• [What you will do]
Your response should consist solely of the lines from the one containing "- Follow these rules in every code generation" through the final line of the entries, repeated exactly.

• [Excerpted records]
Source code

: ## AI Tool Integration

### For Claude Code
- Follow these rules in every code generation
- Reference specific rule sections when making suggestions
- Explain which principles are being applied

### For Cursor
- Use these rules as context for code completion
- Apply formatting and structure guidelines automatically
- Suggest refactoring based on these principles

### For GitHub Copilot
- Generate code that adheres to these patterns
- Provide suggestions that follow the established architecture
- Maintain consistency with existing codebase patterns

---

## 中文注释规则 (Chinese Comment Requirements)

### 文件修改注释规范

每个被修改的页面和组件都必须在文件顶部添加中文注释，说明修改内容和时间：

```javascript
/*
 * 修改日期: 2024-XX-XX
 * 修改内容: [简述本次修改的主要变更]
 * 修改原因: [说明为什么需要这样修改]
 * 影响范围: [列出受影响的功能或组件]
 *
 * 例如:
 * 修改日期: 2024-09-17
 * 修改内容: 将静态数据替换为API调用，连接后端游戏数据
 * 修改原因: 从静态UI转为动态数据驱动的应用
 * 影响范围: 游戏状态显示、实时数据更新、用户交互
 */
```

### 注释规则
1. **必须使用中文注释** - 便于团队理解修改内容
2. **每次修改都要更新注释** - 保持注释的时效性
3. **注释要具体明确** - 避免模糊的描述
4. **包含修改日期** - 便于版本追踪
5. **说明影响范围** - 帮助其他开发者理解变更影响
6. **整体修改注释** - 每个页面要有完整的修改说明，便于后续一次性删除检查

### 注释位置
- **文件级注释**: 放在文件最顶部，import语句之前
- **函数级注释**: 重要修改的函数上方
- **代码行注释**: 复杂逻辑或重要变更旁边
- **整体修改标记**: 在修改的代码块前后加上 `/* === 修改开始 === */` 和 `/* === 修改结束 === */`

• [Solved exercise]
- Follow these rules in every code generation
- Reference specific rule sections when making suggestions
- Explain which principles are being applied

### For Cursor
- Use these rules as context for code completion
- Apply formatting and structure guidelines automatically
- Suggest refactoring based on these principles

### For GitHub Copilot
- Generate code that adheres to these patterns
- Provide suggestions that follow the established architecture
- Maintain consistency with existing codebase patterns

---

## 中文注释规则 (Chinese Comment Requirements)

### 文件修改注释规范

每个被修改的页面和组件都必须在文件顶部添加中文注释，说明修改内容和时间：

```javascript
/*
 * 修改日期: 2024-XX-XX
 * 修改内容: [简述本次修改的主要变更]
 * 修改原因: [说明为什么需要这样修改]
 * 影响范围: [列出受影响的功能或组件]
 *
 * 例如:
 * 修改日期: 2024-09-17
 * 修改内容: 将静态数据替换为API调用，连接后端游戏数据
 * 修改原因: 从静态UI转为动态数据驱动的应用
 * 影响范围: 游戏状态显示、实时数据更新、用户交互
 */
```

### 注释规则
1. **必须使用中文注释** - 便于团队理解修改内容
2. **每次修改都要更新注释** - 保持注释的时效性
3. **注释要具体明确** - 避免模糊的描述
4. **包含修改日期** - 便于版本追踪
5. **说明影响范围** - 帮助其他开发者理解变更影响
6. **整体修改注释** - 每个页面要有完整的修改说明，便于后续一次性删除检查

### 注释位置
- **文件级注释**: 放在文件最顶部，import语句之前
- **函数级注释**: 重要修改的函数上方
- **代码行注释**: 复杂逻辑或重要变更旁边
- **整体修改标记**: 在修改的代码块前后加上 `/* === 修改开始 === */` 和 `/* === 修改结束 === */`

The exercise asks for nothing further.